I left the class so angry on Wednesday. It was not until I reached my car that I realized the source of my emotions. The ending of “Do the Right Thing” really messed with my head. The climax of the movie comes when the racial tension erupts into a violent attack on an Italian owned pizzeria in a black neighborhood. Through out the movie, you get the views of bothsides, the white Italians, and the black residents, and even the Asian grocery owners.
The unnecessary violence depicted in the end, is not only caused by black vs. white. In a poor neighborhood, where half the people don’t have a job, there is going to be resentment against people who have some source of income. If these people are white, then the resentment is even greater, since the white man has always been the oppressor to black folks.
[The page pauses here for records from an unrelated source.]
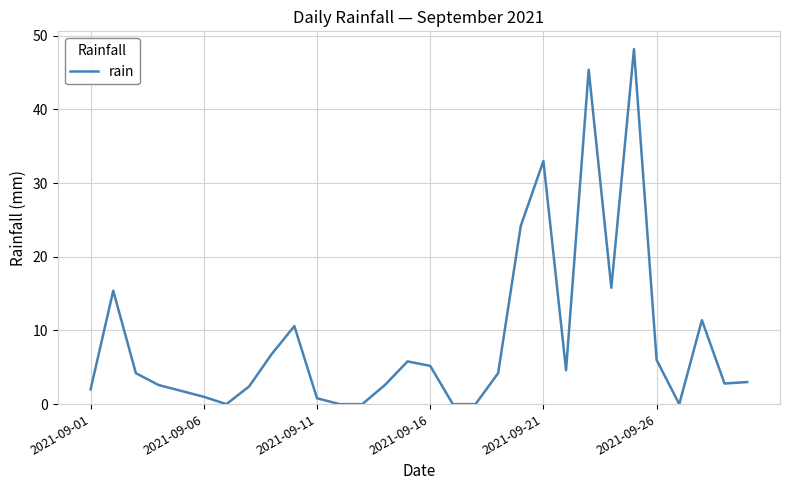

What is the greatest value displayed?

48.2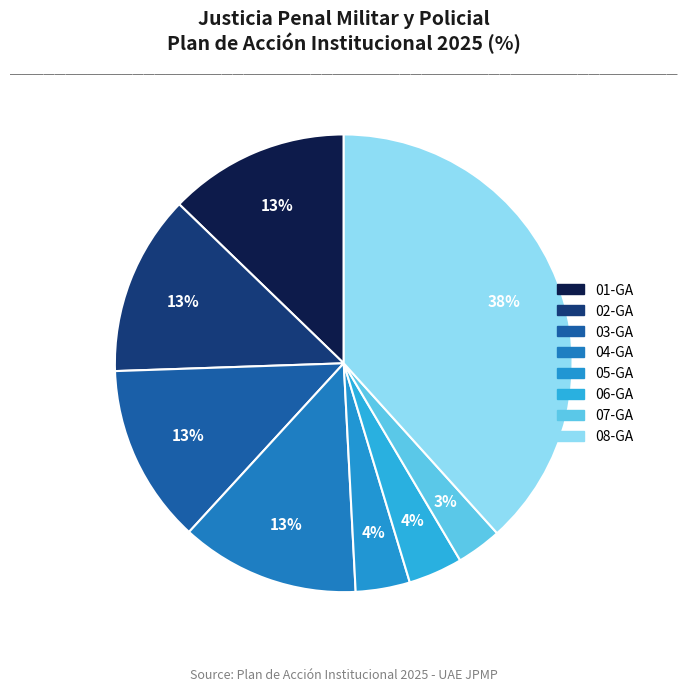

To the nearest percent, what portion does 04-GA represent?

13%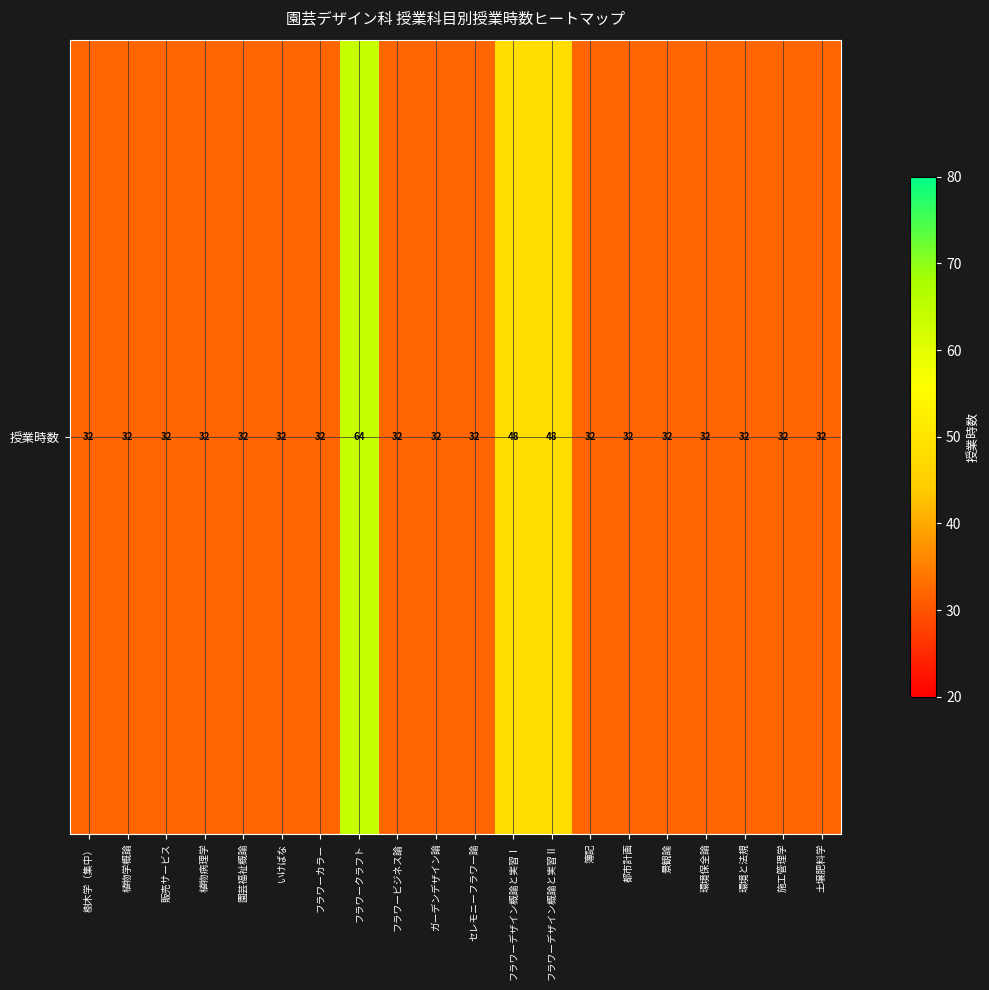

The value at フラワーデザイン概論と実習Ⅰ is 48. True or false?

True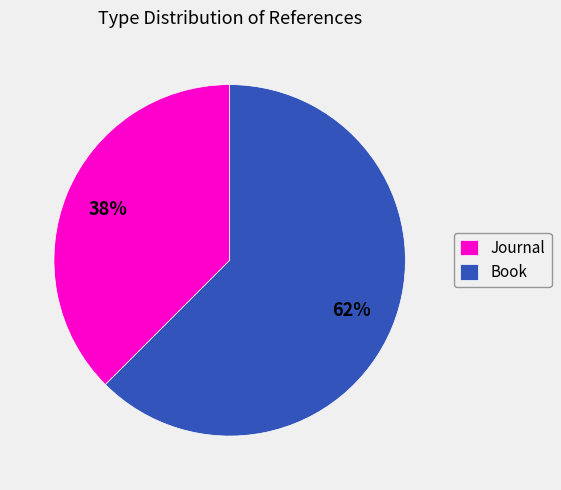

Which slice is the largest?

Book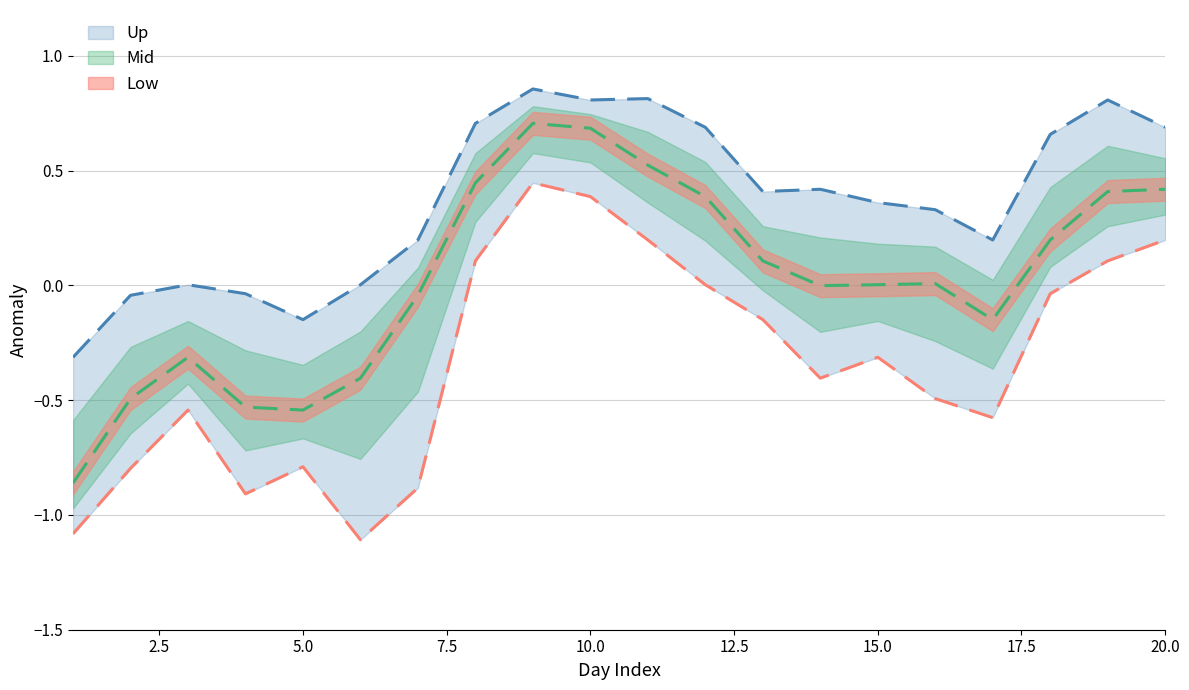

How many values in the ens_high series are below 0?

4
Every character in the black community was depicting a stereotype. Young man not taking care of a baby, older men sitting around in chairs, complaining that life is unfair all day, young people who walk around in groups, disrespecting the elderly, and the alcoholic. These are very realistic probably every community has a package of people like that. Spike Lee also has an Italian pizzeria and a Korean grocery, so stereotypical, yet so true. A well developed, complicated character is a young lady who has a job, and seems well educated, inevitably the white man is attracted to her. However if she was to date him, her race would consider it a betrayal. The fact that intellectual compatibility matters more hen racial, is irrelevant to them. In the movie they allow the white man to have a business in their neighborhood, but giving the money, even in exchange for food, to a white man, is too much to take. So one day they force him out, in a most violent of ways, they burn his place. Who will feed them now?? It was probably intended to be an allegory to slavery. Well, perhaps the black people need to force the white man out, to learn how to build a functional community on their own…
Quicksand and Do the Right Thing are similar in that the characters of both works choose to self destruct. The pizzeria owner was warned by his sons of the danger, yet he chose to stay. The whole neighborhood is rotting with poverty, yet they choose to rebel against their food source. Helga didn’t even want kids, she looked down on religion, yet she chose to move away to the middle of nowhere with a pastor, and have 5 children….People generally don’t notice what they are doing to themselves, the choices that seem great at the moment, might be bad in the long run, so before doing something radical, it might be a good idea to plan an escape route.